Bogor – Masyarakat Ciampea, Kabupaten Bogor, Jawa Barat, mengaku resah dengan tingginya harga kebutuhan pokok. Namun yang paling dikeluhkan saat ini adalah harga beras yang belum juga menunjukkan tanda-tanda penurunan.
Menurut beberapa pedagang, kenaikan harga beras sudah terjadi beberapa bulan terakhir. Situasi ini diakuinya cukup memberatkan pedagang dan pembeli.
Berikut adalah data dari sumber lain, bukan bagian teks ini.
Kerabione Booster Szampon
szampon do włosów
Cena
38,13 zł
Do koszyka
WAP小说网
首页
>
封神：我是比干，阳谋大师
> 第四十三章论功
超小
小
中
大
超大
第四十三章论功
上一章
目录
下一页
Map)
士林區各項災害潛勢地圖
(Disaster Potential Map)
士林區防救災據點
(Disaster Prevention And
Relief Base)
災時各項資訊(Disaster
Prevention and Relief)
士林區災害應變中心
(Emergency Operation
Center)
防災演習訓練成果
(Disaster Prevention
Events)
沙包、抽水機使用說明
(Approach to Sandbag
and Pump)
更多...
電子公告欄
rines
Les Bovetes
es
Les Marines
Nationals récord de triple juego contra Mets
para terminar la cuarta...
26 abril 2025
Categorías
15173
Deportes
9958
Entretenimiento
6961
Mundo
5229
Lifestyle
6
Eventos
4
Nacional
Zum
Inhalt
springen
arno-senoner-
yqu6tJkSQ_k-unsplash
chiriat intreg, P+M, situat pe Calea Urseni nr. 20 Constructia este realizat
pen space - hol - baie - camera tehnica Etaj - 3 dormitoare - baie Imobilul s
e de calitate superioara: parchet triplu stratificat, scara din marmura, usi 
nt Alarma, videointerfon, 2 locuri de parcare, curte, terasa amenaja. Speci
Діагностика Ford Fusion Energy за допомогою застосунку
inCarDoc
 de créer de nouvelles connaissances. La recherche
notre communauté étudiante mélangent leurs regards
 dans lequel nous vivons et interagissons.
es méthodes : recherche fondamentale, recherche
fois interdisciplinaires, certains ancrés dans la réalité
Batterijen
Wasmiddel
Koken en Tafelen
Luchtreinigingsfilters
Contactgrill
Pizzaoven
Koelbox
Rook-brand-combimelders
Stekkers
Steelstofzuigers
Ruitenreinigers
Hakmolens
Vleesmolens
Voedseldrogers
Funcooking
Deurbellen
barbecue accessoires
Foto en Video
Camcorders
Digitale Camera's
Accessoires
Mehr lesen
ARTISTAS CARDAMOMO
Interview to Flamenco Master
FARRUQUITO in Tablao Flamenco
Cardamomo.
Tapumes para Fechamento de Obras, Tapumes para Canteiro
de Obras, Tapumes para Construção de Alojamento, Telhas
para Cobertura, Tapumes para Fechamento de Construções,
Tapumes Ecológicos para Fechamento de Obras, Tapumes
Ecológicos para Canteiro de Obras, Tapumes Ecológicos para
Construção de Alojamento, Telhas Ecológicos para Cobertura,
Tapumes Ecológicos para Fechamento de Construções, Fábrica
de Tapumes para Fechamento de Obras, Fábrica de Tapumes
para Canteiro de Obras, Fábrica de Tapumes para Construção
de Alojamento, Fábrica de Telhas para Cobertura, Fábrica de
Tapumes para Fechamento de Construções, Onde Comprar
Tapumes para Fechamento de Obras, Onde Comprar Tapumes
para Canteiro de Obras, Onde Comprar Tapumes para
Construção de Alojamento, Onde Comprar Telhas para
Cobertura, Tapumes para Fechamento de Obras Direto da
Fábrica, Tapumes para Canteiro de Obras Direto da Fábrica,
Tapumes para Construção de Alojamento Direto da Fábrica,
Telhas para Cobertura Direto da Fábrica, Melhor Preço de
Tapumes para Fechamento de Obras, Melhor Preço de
“Omzet penjualan mengalami penurunan karena masyarakat harus menyesuaikan daya beli. Apalagi pada saat yang hampir bersamaan, beberapa harga bahan pokok lain juga mengalami kenaikan. Mereka yang biasanya beli lima liter, sekarang hanya beli 2-3 liter. Kalaupun ada yang tetap beli lima liter, kualitas berasnya yang diturunkan,” kata Yanto, pedagang beras di pasar lama Ciampea.
Perihal tingginya harga beras menjadi pertanyaan tersendiri bagi Kartika. Wanita yang sudah lama menjadi pedagang beras ini bingung, karena situasi yang terjadi agak anomali.
“Biasanya harga beras hanya naik menjelang hari raya (Lebaran atau Natal). Beberapa tahun terakhir, lonjakan harga bisa ditekan pemerintah dengan menambah pasokan. Tapi tahun ini sepertinya berbeda. Harga beras tetap tinggi, meski beras impor sudah masuk pasar,” katanya.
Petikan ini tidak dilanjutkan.